Extracted page text data:
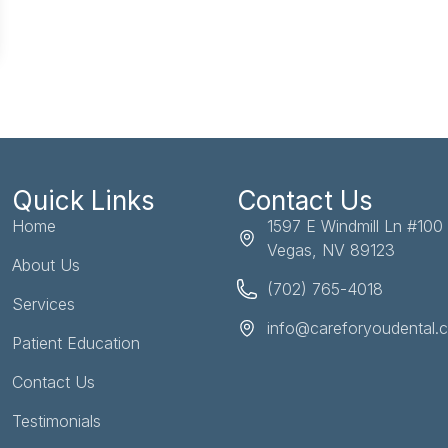
Quick Links
Contact Us
Home
1597 E Windmill Ln #100
Vegas, NV 89123
About Us
(702) 765-4018
Services
info@careforyoudental.
Patient Education
Contact Us
Testimonials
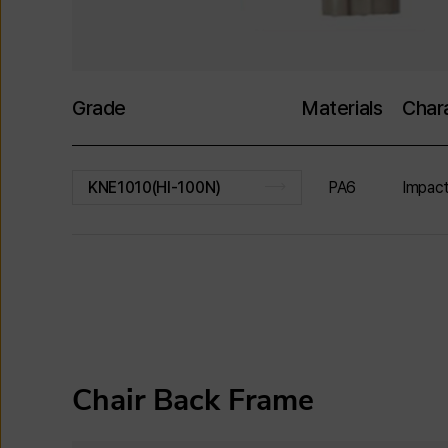
Grade
Materials
Chara
PA6
Impact
KNE1010(HI-100N)
Chair Back Frame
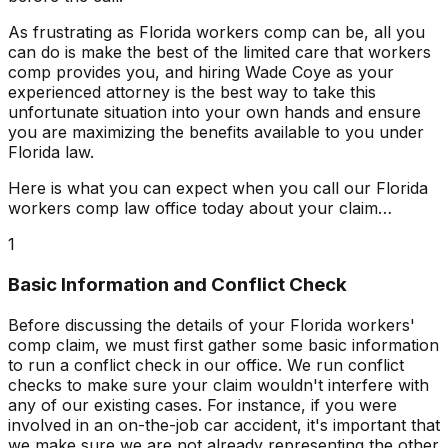
As frustrating as Florida workers comp can be, all you
can do is make the best of the limited care that workers
comp provides you, and hiring Wade Coye as your
experienced attorney is the best way to take this
unfortunate situation into your own hands and ensure
you are maximizing the benefits available to you under
Florida law.
Here is what you can expect when you call our Florida
workers comp law office today about your claim…
1
Basic Information and Conflict Check
Before discussing the details of your Florida workers'
comp claim, we must first gather some basic information
to run a conflict check in our office. We run conflict
checks to make sure your claim wouldn't interfere with
any of our existing cases. For instance, if you were
involved in an on-the-job car accident, it's important that
we make sure we are not already representing the other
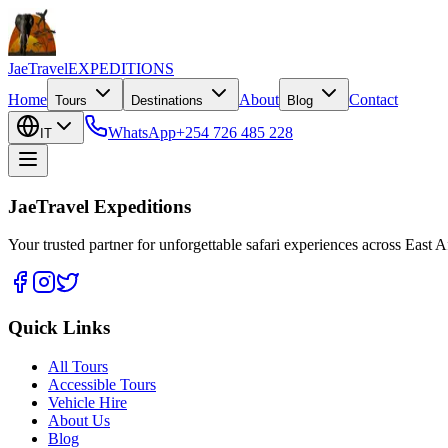
JaeTravel
EXPEDITIONS
Home
About
Contact
Tours
Destinations
Blog
WhatsApp
+254 726 485 228
IT
JaeTravel Expeditions
Your trusted partner for unforgettable safari experiences across East Af
Quick Links
All Tours
Accessible Tours
Vehicle Hire
About Us
Blog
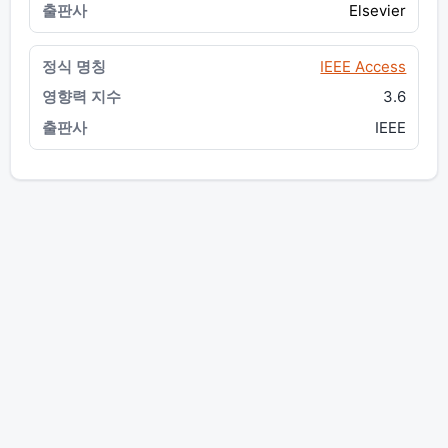
Elsevier
IEEE Access
3.6
IEEE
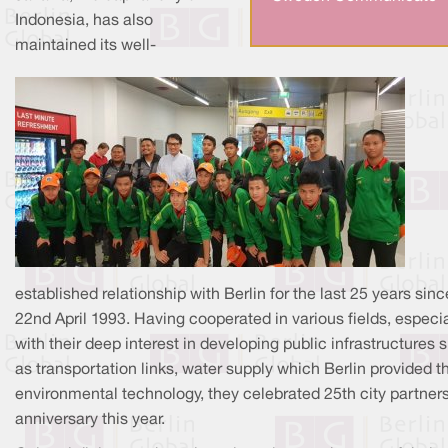
Indonesia, has also
maintained its well-
established relationship with Berlin for the last 25 years sinc
22nd April 1993. Having cooperated in various fields, especia
with their deep interest in developing public infrastructures 
as transportation links, water supply which Berlin provided th
environmental technology, they celebrated 25th city partner
anniversary this year.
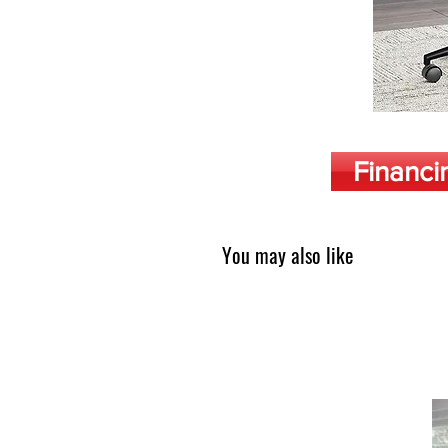
Financi
You may also like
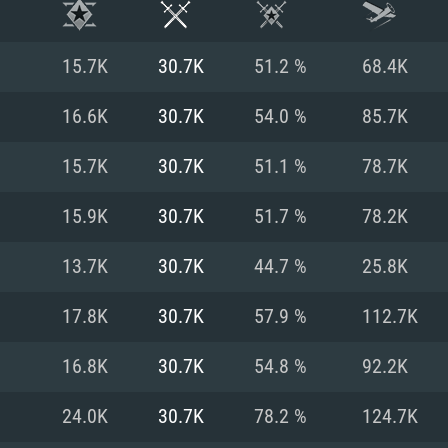
15.7K
30.7K
51.2 %
68.4K
16.6K
30.7K
54.0 %
85.7K
15.7K
30.7K
51.1 %
78.7K
15.9K
30.7K
51.7 %
78.2K
13.7K
30.7K
44.7 %
25.8K
17.8K
30.7K
57.9 %
112.7K
TEM REQUIREM
16.8K
30.7K
54.8 %
92.2K
24.0K
30.7K
78.2 %
124.7K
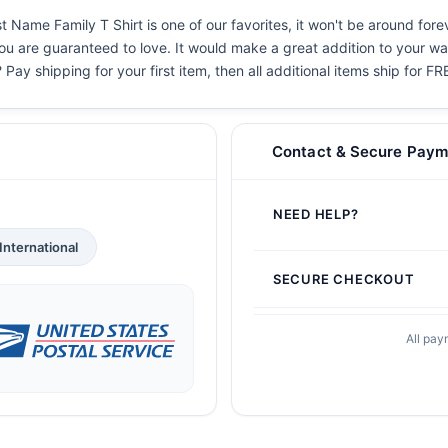
t Name Family T Shirt is one of our favorites, it won't be around for
you are guaranteed to love. It would make a great addition to your war
 Pay shipping for your first item, then all additional items ship for FR
Contact & Secure Paym
NEED HELP?
International
SECURE CHECKOUT
All pay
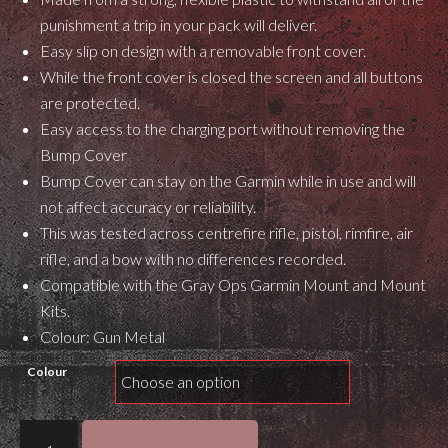
punishment a trip in your pack will deliver.
Easy slip on design with a removable front cover.
While the front cover is closed the screen and all buttons
are protected.
Easy access to the charging port without removing the
Bump Cover
Bump Cover can stay on the Garmin while in use and will
not affect accuracy or reliability.
This was tested across centrefire rifle, pistol, rimfire, air
rifle, and a bow with no differences recorded.
Compatible with the Gray Ops Garmin Mount and Mount
Kits.
Colour: Gun Metal
Colour
Gray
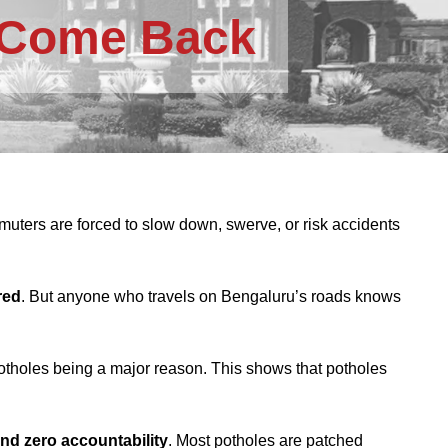
o Come Back
ters are forced to slow down, swerve, or risk accidents
red
. But anyone who travels on Bengaluru’s roads knows
potholes being a major reason. This shows that potholes
and zero accountability
. Most potholes are patched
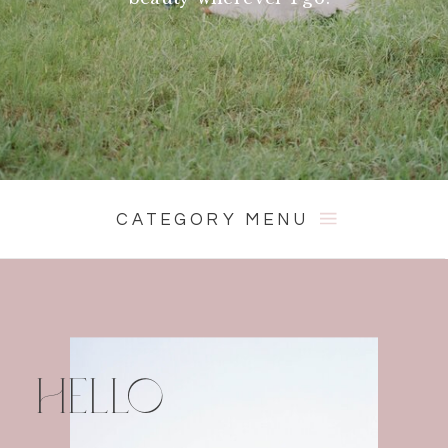
CATEGORY MENU
HELLO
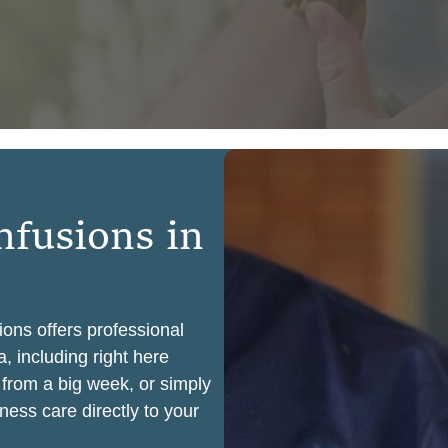
n
f
u
s
i
o
n
s
i
n
ions offers professional
, including right here
 from a big week, or simply
ness care directly to your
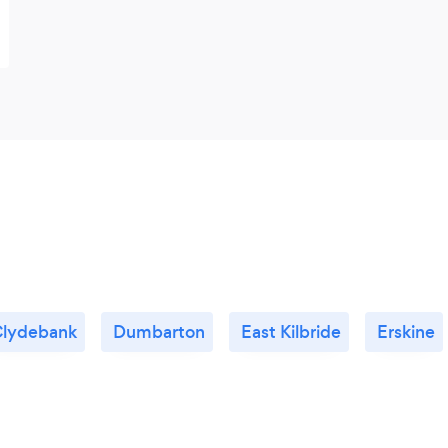
lydebank
Dumbarton
East Kilbride
Erskine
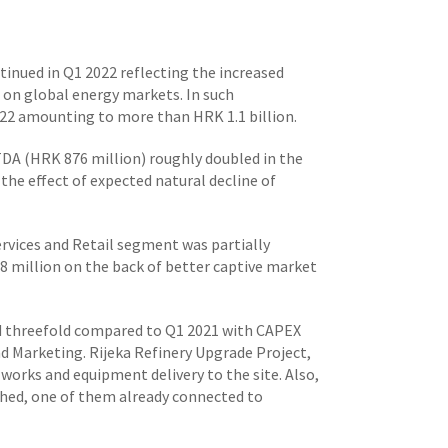
tinued in Q1 2022 reflecting the increased
s on global energy markets. In such
22 amounting to more than HRK 1.1 billion.
TDA (HRK 876 million) roughly doubled in the
he effect of expected natural decline of
rvices and Retail segment was partially
 million on the back of better captive market
ed threefold compared to Q1 2021 with CAPEX
nd Marketing. Rijeka Refinery Upgrade Project,
works and equipment delivery to the site. Also,
shed, one of them already connected to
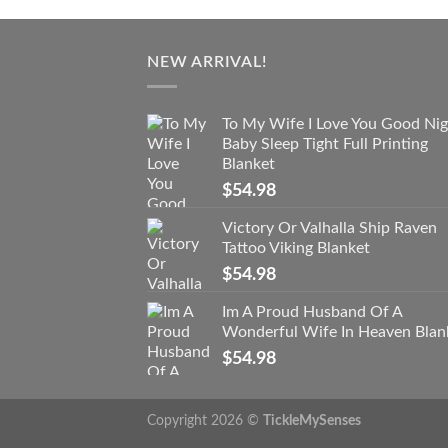
NEW ARRIVAL!
To My Wife I Love You Good Nig
Baby Sleep Tight Full Printing
Blanket
$
54.98
Victory Or Valhalla Ship Raven
Tattoo Viking Blanket
$
54.98
Im A Proud Husband Of A
Wonderful Wife In Heaven Blan
$
54.98
Copyright 2026 ©
TickleMySenses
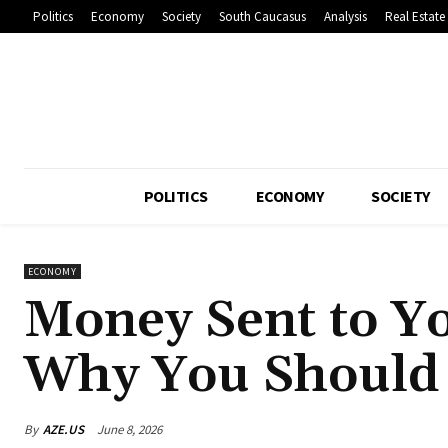
Politics
Economy
Society
South Caucasus
Analysis
Real Estate
POLITICS
ECONOMY
SOCIETY
ECONOMY
Money Sent to Yo
Why You Should 
By
AZE.US
June 8, 2026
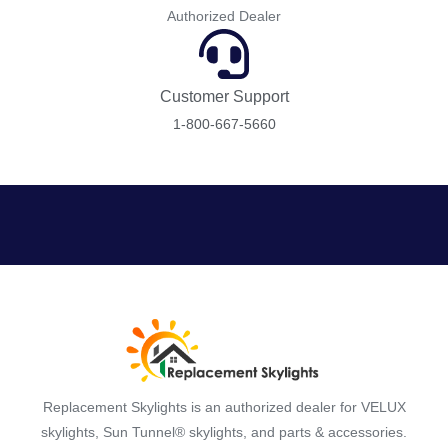
Authorized Dealer
Customer Support
1-800-667-5660
Replacement Skylights is an authorized dealer for VELUX
skylights, Sun Tunnel® skylights, and parts & accessories.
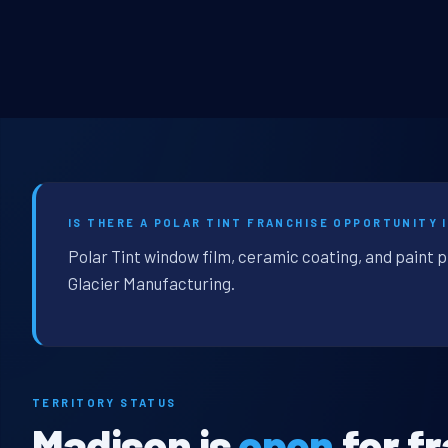
IS THERE A POLAR TINT FRANCHISE OPPORTUNITY I
Polar Tint window film, ceramic coating, and paint 
Glacier Manufacturing.
TERRITORY STATUS
Madison is
open
for f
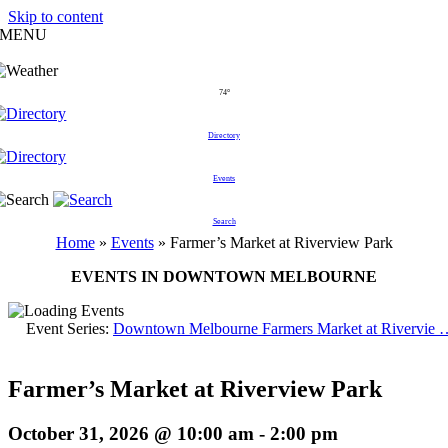
Skip to content
MENU
74°
Directory
Events
Search
Home
»
Events
»
Farmer’s Market at Riverview Park
EVENTS IN DOWNTOWN MELBOURNE
Event Series:
Downtown Melbourne Farmers Market at Rivervie 
Farmer’s Market at Riverview Park
October 31, 2026 @ 10:00 am
-
2:00 pm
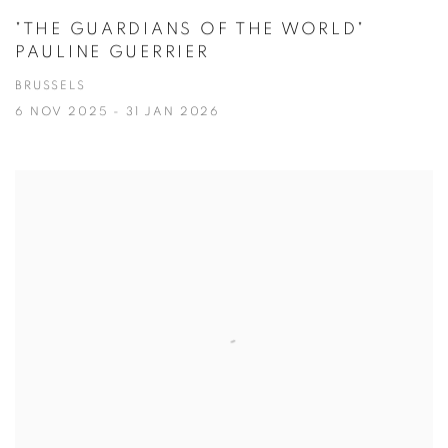
"THE GUARDIANS OF THE WORLD"
PAULINE GUERRIER
BRUSSELS
6 NOV 2025 - 31 JAN 2026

> **Task requirements**: Make an exact copy of all entries above, dropping the images.

> **Exercise answer**:
Quick Links
Contact Us
Home
1597 E Windmill Ln #100
Vegas, NV 89123
About Us
(702) 765-4018
Services
info@careforyoudental.
Patient Education
Contact Us
Testimonials
Grade
Materials
Chara
PA6
Impact
KNE1010(HI-100N)
Chair Back Frame
As frustrating as Florida workers comp can be, all you
can do is make the best of the limited care that workers
comp provides you, and hiring Wade Coye as your
experienced attorney is the best way to take this
unfortunate situation into your own hands and ensure
you are maximizing the benefits available to you under
Florida law.
Here is what you can expect when you call our Florida
workers comp law office today about your claim…
1
Basic Information and Conflict Check
Before discussing the details of your Florida workers'
comp claim, we must first gather some basic information
to run a conflict check in our office. We run conflict
checks to make sure your claim wouldn't interfere with
any of our existing cases. For instance, if you were
involved in an on-the-job car accident, it's important that
we make sure we are not already representing the other
JaeTravel
EXPEDITIONS
Home
About
Contact
Tours
Destinations
Blog
WhatsApp
+254 726 485 228
IT
JaeTravel Expeditions
Your trusted partner for unforgettable safari experiences across East Af
Quick Links
All Tours
Accessible Tours
Vehicle Hire
About Us
Blog
Elsevier
IEEE Access
3.6
IEEE
Indonesia, has also
maintained its well-
established relationship with Berlin for the last 25 years sinc
22nd April 1993. Having cooperated in various fields, especia
with their deep interest in developing public infrastructures 
as transportation links, water supply which Berlin provided th
environmental technology, they celebrated 25th city partner
anniversary this year.
Financi
You may also like
15.7K
30.7K
51.2 %
68.4K
16.6K
30.7K
54.0 %
85.7K
15.7K
30.7K
51.1 %
78.7K
15.9K
30.7K
51.7 %
78.2K
13.7K
30.7K
44.7 %
25.8K
17.8K
30.7K
57.9 %
112.7K
TEM REQUIREM
16.8K
30.7K
54.8 %
92.2K
24.0K
30.7K
78.2 %
124.7K
t Name Family T Shirt is one of our favorites, it won't be around for
you are guaranteed to love. It would make a great addition to your war
 Pay shipping for your first item, then all additional items ship for FR
Contact & Secure Paym
NEED HELP?
International
SECURE CHECKOUT
All pay
punishment a trip in your pack will deliver.
Easy slip on design with a removable front cover.
While the front cover is closed the screen and all buttons
are protected.
Easy access to the charging port without removing the
Bump Cover
Bump Cover can stay on the Garmin while in use and will
not affect accuracy or reliability.
This was tested across centrefire rifle, pistol, rimfire, air
rifle, and a bow with no differences recorded.
Compatible with the Gray Ops Garmin Mount and Mount
Kits.
Colour: Gun Metal
Colour
Gray
o Come Back
ters are forced to slow down, swerve, or risk accidents
red
. But anyone who travels on Bengaluru’s roads knows
potholes being a major reason. This shows that potholes
and zero accountability
. Most potholes are patched
CATEGORY MENU
HELLO
n
f
u
s
i
o
n
s
i
n
ions offers professional
, including right here
 from a big week, or simply
ness care directly to your
lydebank
Dumbarton
East Kilbride
Erskine
tinued in Q1 2022 reflecting the increased
s on global energy markets. In such
22 amounting to more than HRK 1.1 billion.
TDA (HRK 876 million) roughly doubled in the
he effect of expected natural decline of
rvices and Retail segment was partially
 million on the back of better captive market
ed threefold compared to Q1 2021 with CAPEX
nd Marketing. Rijeka Refinery Upgrade Project,
works and equipment delivery to the site. Also,
shed, one of them already connected to
NEW ARRIVAL!
To My Wife I Love You Good Nig
Baby Sleep Tight Full Printing
Blanket
$
54.98
Victory Or Valhalla Ship Raven
Tattoo Viking Blanket
$
54.98
Im A Proud Husband Of A
Wonderful Wife In Heaven Blan
$
54.98
Copyright 2026 ©
TickleMySenses
Politics
Economy
Society
South Caucasus
Analysis
Real Estate
POLITICS
ECONOMY
SOCIETY
ECONOMY
Money Sent to Yo
Why You Should 
By
AZE.US
June 8, 2026
Authorized Dealer
Customer Support
1-800-667-5660
Replacement Skylights is an authorized dealer for VELUX
skylights, Sun Tunnel® skylights, and parts & accessories.
IS THERE A POLAR TINT FRANCHISE OPPORTUNITY I
Polar Tint window film, ceramic coating, and paint 
Glacier Manufacturing.
TERRITORY STATUS
Madison is
open
for f
Skip to content
MENU
74°
Directory
Events
Search
Home
»
Events
»
Farmer’s Market at Riverview Park
EVENTS IN DOWNTOWN MELBOURNE
Event Series:
Downtown Melbourne Farmers Market at Rivervie 
Farmer’s Market at Riverview Park
October 31, 2026 @ 10:00 am
-
2:00 pm
"THE GUARDIANS OF THE WORLD"
PAULINE GUERRIER
BRUSSELS
6 NOV 2025 - 31 JAN 2026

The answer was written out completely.